Chlorhexidine gluconate (CHX), the gold standard antimicrobial agent commonly used as a cavity cleanser [36,37], was used as a positive control in this study. Our results, based on viability PCR, showed that bactericidal activity of both SDF solutions alone and SDF+KI was not similar to that of CHX. Recently, Karched et al., (2019) evaluated the in vivo effect of SDF and SDF+KI on dentine caries lesions, using standard culture methods, also reported similar data [19]. Nevertheless, there are two previous in vitro studies where SDF (Riva Star) was noted to be more effective as an antibacterial agent than 2% CHX [13,38]. Hence further work, both in vivo and in vitro, are required to shed light on this controversy.

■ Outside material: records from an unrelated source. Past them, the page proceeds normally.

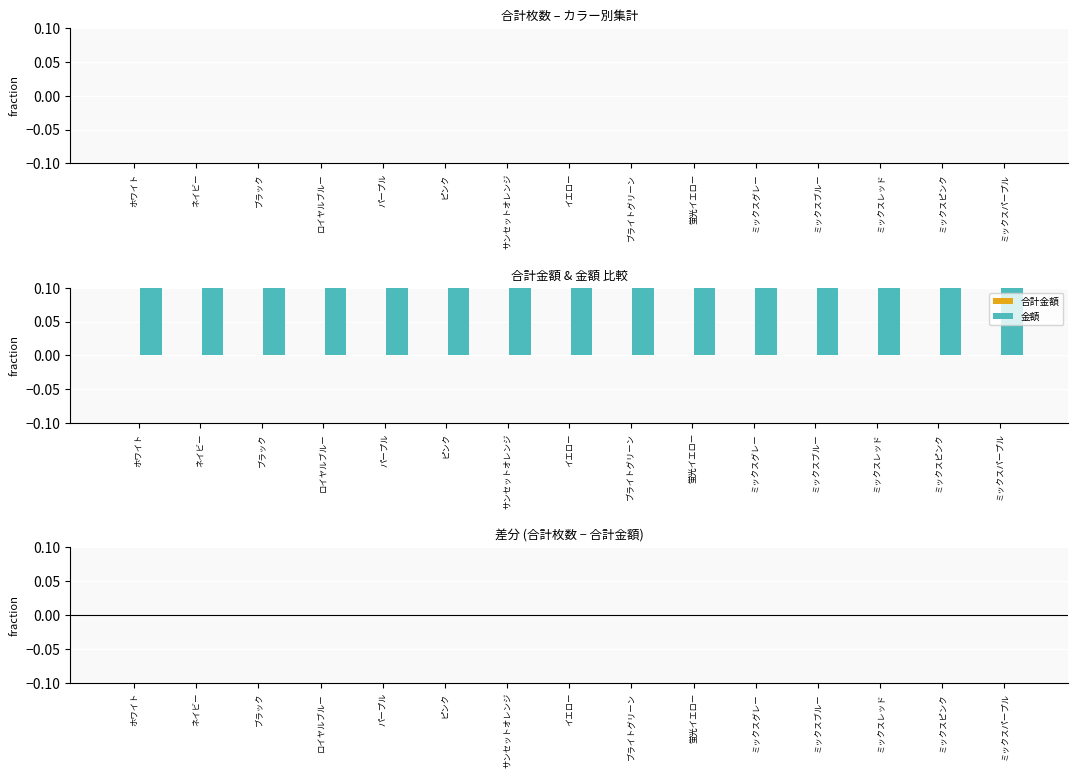

Reading left to right, list all the values displayed in this chart.

合計枚数: ホワイト=0.0	ネイビー=0.0	ブラック=0.0	ロイヤルブルー=0.0	パープル=0.0	ピンク=0.0	サンセットオレンジ=0.0	イエロー=0.0	ブライトグリーン=0.0	蛍光イエロー=0.0	ミックスグレー=0.0	ミックスブルー=0.0	ミックスレッド=0.0	ミックスピンク=0.0	ミックスパープル=0.0
合計金額: ホワイト=0.0	ネイビー=0.0	ブラック=0.0	ロイヤルブルー=0.0	パープル=0.0	ピンク=0.0	サンセットオレンジ=0.0	イエロー=0.0	ブライトグリーン=0.0	蛍光イエロー=0.0	ミックスグレー=0.0	ミックスブルー=0.0	ミックスレッド=0.0	ミックスピンク=0.0	ミックスパープル=0.0
金額: ホワイト=0.1	ネイビー=0.1	ブラック=0.1	ロイヤルブルー=0.1	パープル=0.1	ピンク=0.1	サンセットオレンジ=0.1	イエロー=0.1	ブライトグリーン=0.1	蛍光イエロー=0.1	ミックスグレー=0.1	ミックスブルー=0.1	ミックスレッド=0.1	ミックスピンク=0.1	ミックスパープル=0.1
差分: ホワイト=0.0	ネイビー=0.0	ブラック=0.0	ロイヤルブルー=0.0	パープル=0.0	ピンク=0.0	サンセットオレンジ=0.0	イエロー=0.0	ブライトグリーン=0.0	蛍光イエロー=0.0	ミックスグレー=0.0	ミックスブルー=0.0	ミックスレッド=0.0	ミックスピンク=0.0	ミックスパープル=0.0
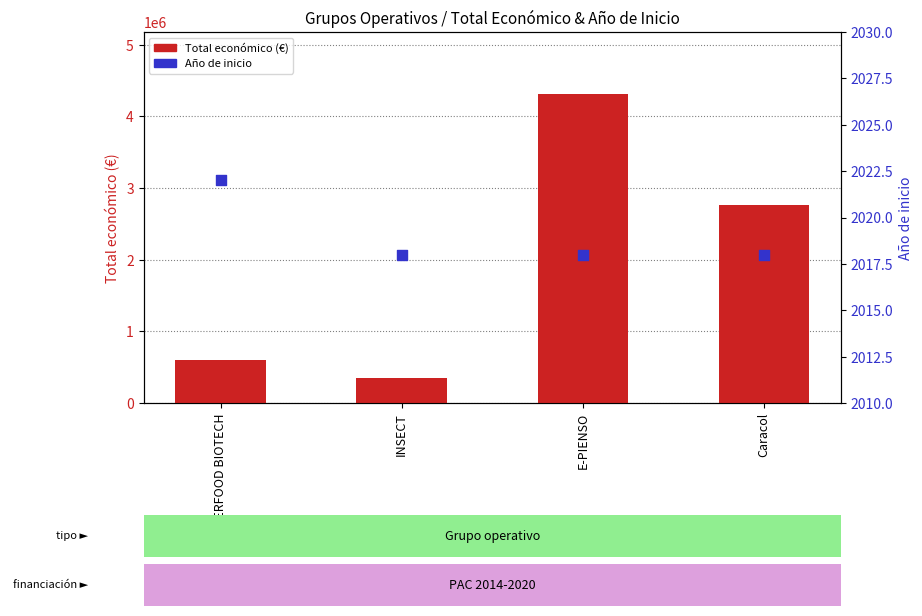

What are all the series names shown in the legend?

Total económico, Año de inicio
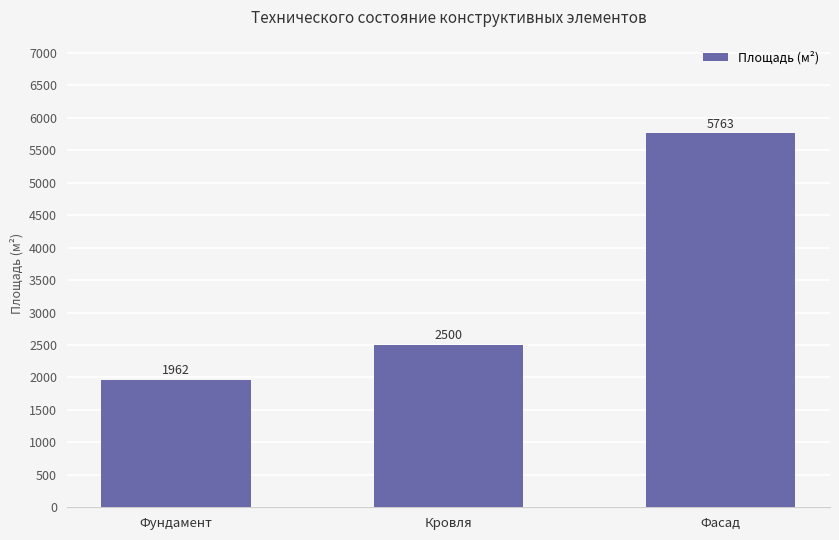

What is the change in value from Кровля to Фасад?

+3263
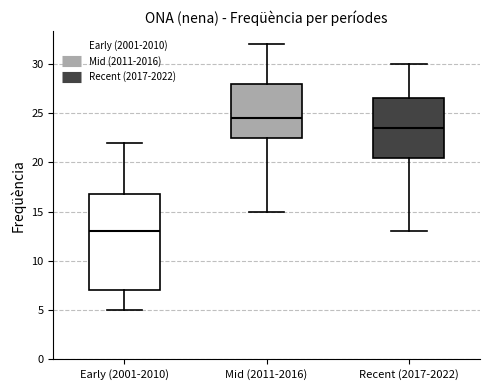

Reading left to right, read every box against the y-axis: the position of its median line, the range the box covers, and the ends of its whiskers. The values are not printed on the chart, so give them approximately, as read against the axis.

Early (2001-2010): median 13.0, box 7.0 to 17.0, whiskers 5.0 to 22.0
Mid (2011-2016): median 24.5, box 22.5 to 28.0, whiskers 15.0 to 32.0
Recent (2017-2022): median 23.5, box 20.5 to 26.5, whiskers 13.0 to 30.0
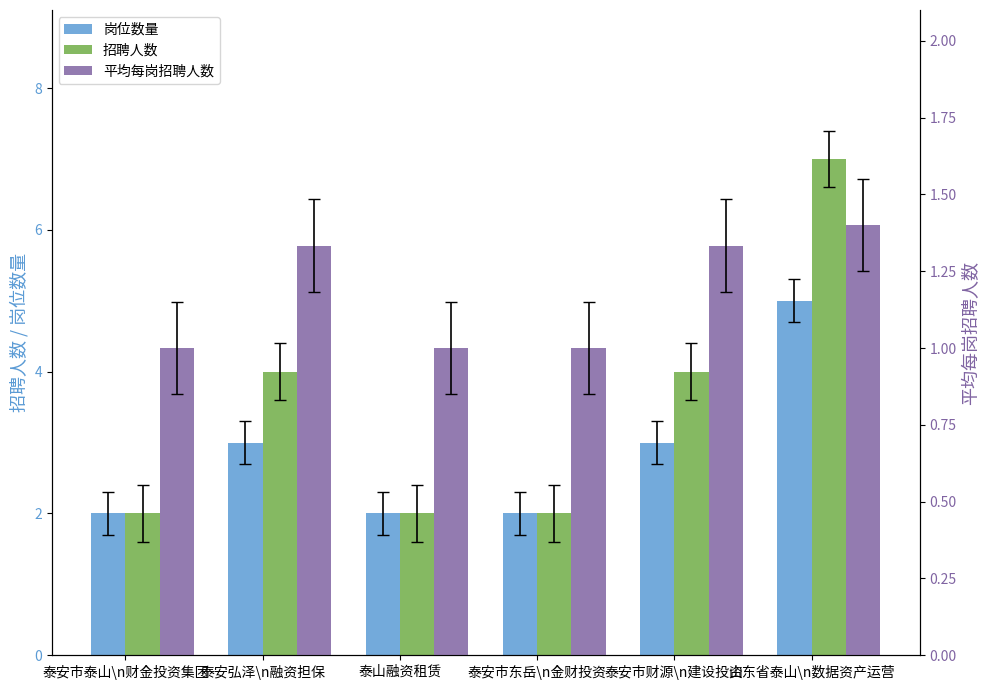

At how many categories does at least one series exceed 1?

6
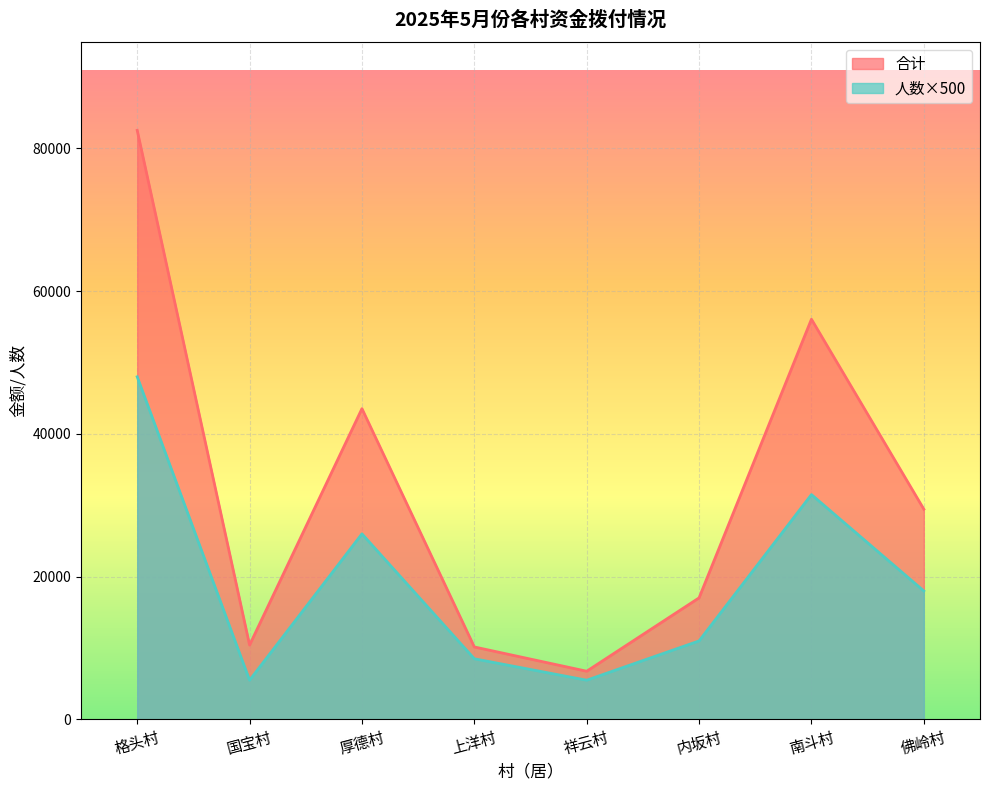

True or false: 合计 and 人数 intersect in this chart.

False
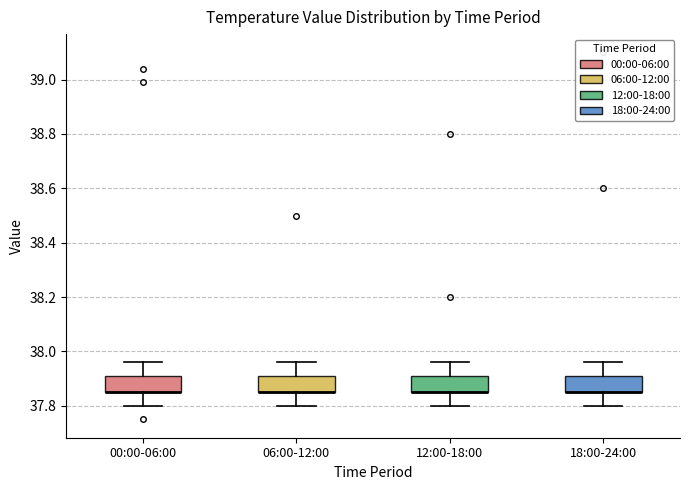

Where does the upper whisker of the box for 18:00-24:00 end on the y-axis? The values are not printed on the chart, so give them approximately, as read against the axis.

37.96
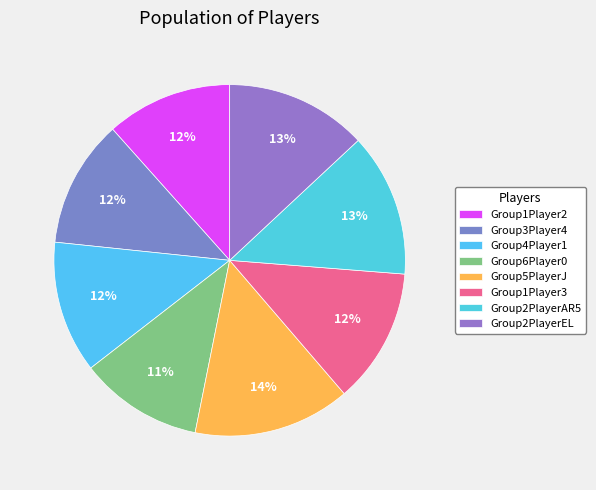

Which slice is the largest?

Group5PlayerJ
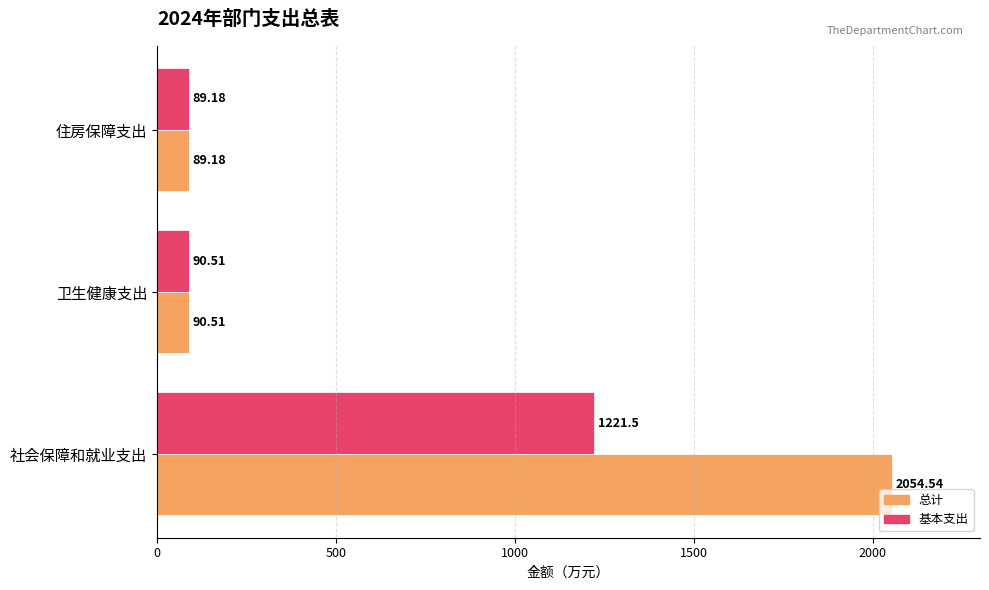

At how many categories does at least one series exceed 851?

1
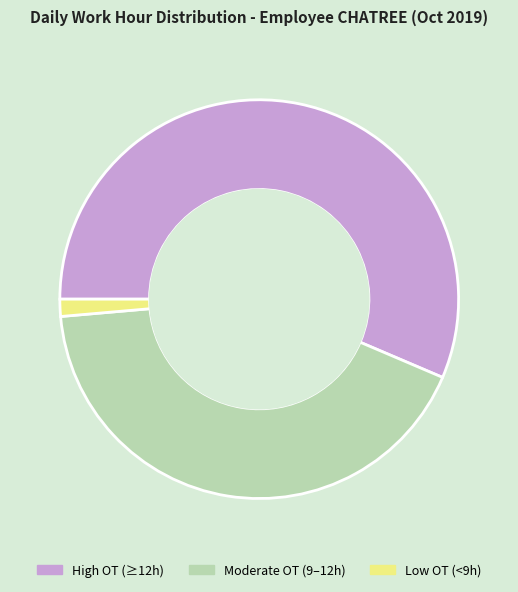

The Low OT (<9h) slice represents 14% of the pie. True or false?

False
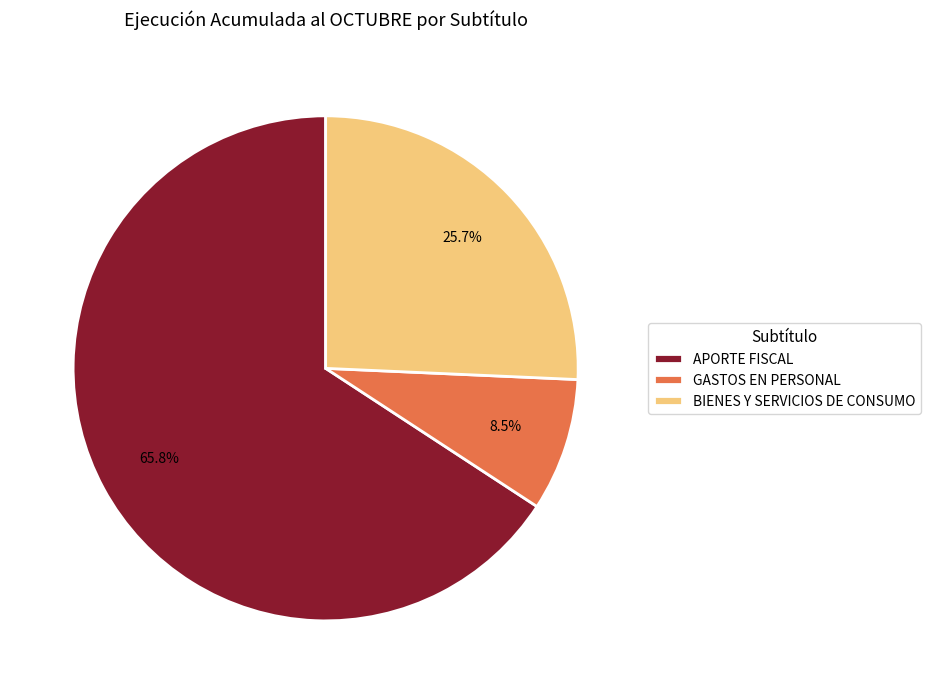

To the nearest percent, what is the difference between the largest and smallest slice percentages?

57%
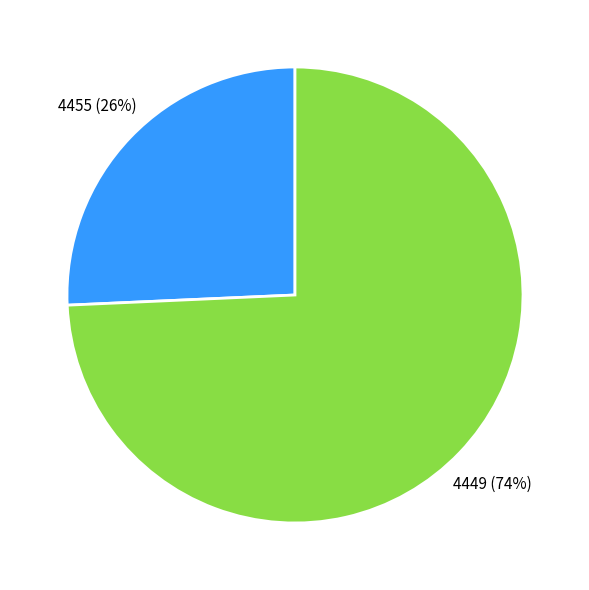

To the nearest percent, what percentage of the pie is 4449?

74%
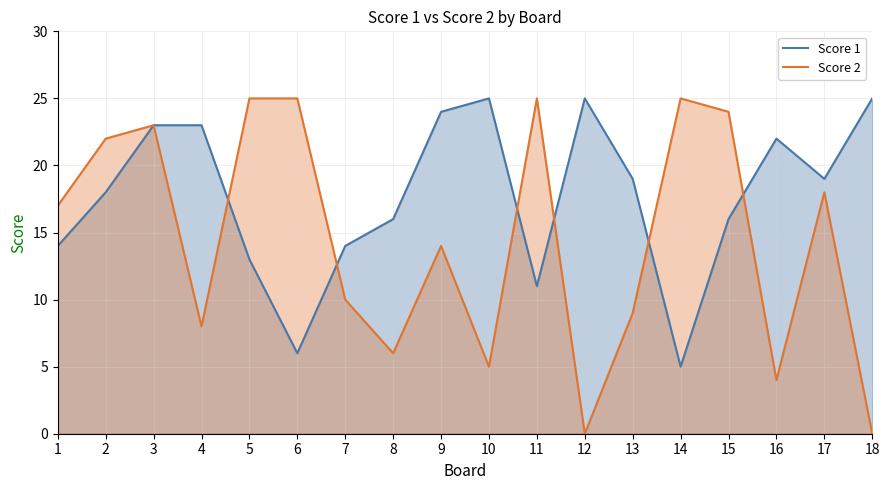

Is the value of Score 2 at 1 greater than the value of Score 1 at 1?

Yes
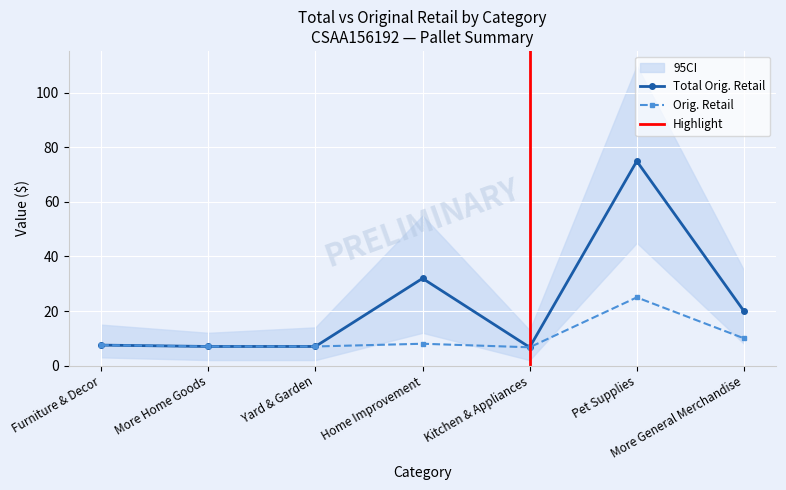

At Yard & Garden, list the series in order from smallest to largest.

Total Orig. Retail, Orig. Retail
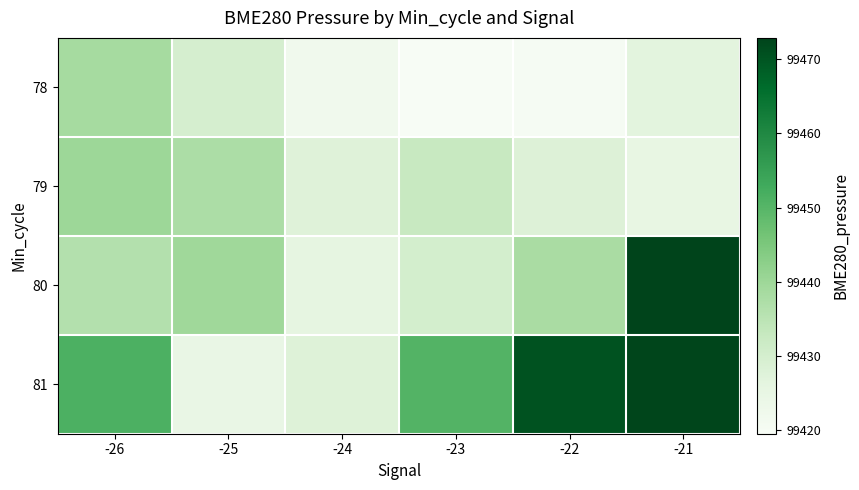

Rank the series by their maximum value, from highest to lowest.

80, 81, 79, 78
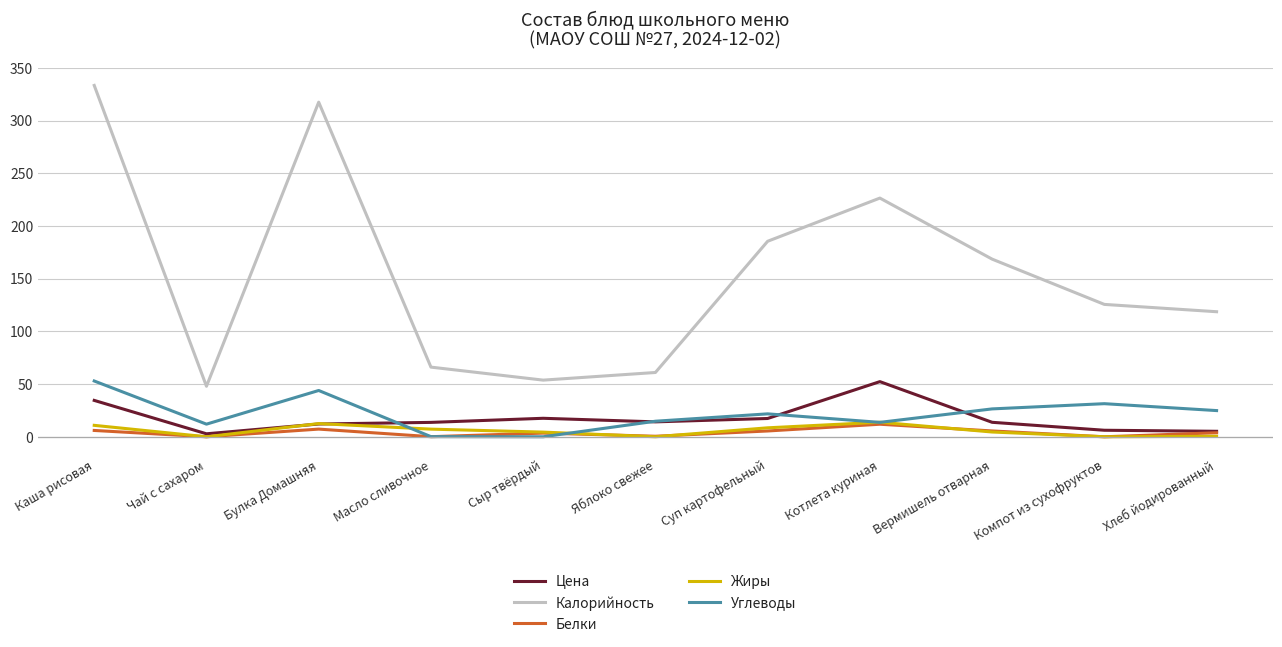

Is it true that Углеводы equals 31.4 at Компот из сухофруктов?

True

To our knowledge, this is the first study analyzing live/dead in-situ plaque bacteria using the method of Viability real-time PCR and the aid of propidium monoazide stain. We found this method to be reproducible, sensitive, simple and rapid, as previous workers [39-41]. On the other hand, various other microbiological techniques ranging from Colony Forming Units (CFU) quantification on culture plates [5,19,23,24] or visualizing under Confocal Laser Scanning Microscopy (CLSM) with fluorescent LIVE/DEAD stain [5,13,42] have been used by previous investigators for the same purpose. These methods have many limitations such as inability to detect unculturable bacteria by standard microbiology culture methods and difficulty in quantifying live bacteria using CLSM. We wish to commend the viability real-time PCR method for future workers in this field to generate comparable data, due to its afore mentioned properties which make it superior to other traditional techniques.

Conclusion

To conclude, our data indicate, SDF and KI in combination has no significant advantages in terms of in-situ anti-plaque biofilm activity, compared to SDF alone. While KI alone does not exhibit any antibacterial activity against in-situ biofilms, its main advantage appears to be the better aesthetic outcome when used in combination. Finally, it is likely that, different clinical concentrations of SDF, used widely, has no dose response effect against plaque biofilm activity, although further work is required to confirm or refute our findings reported here.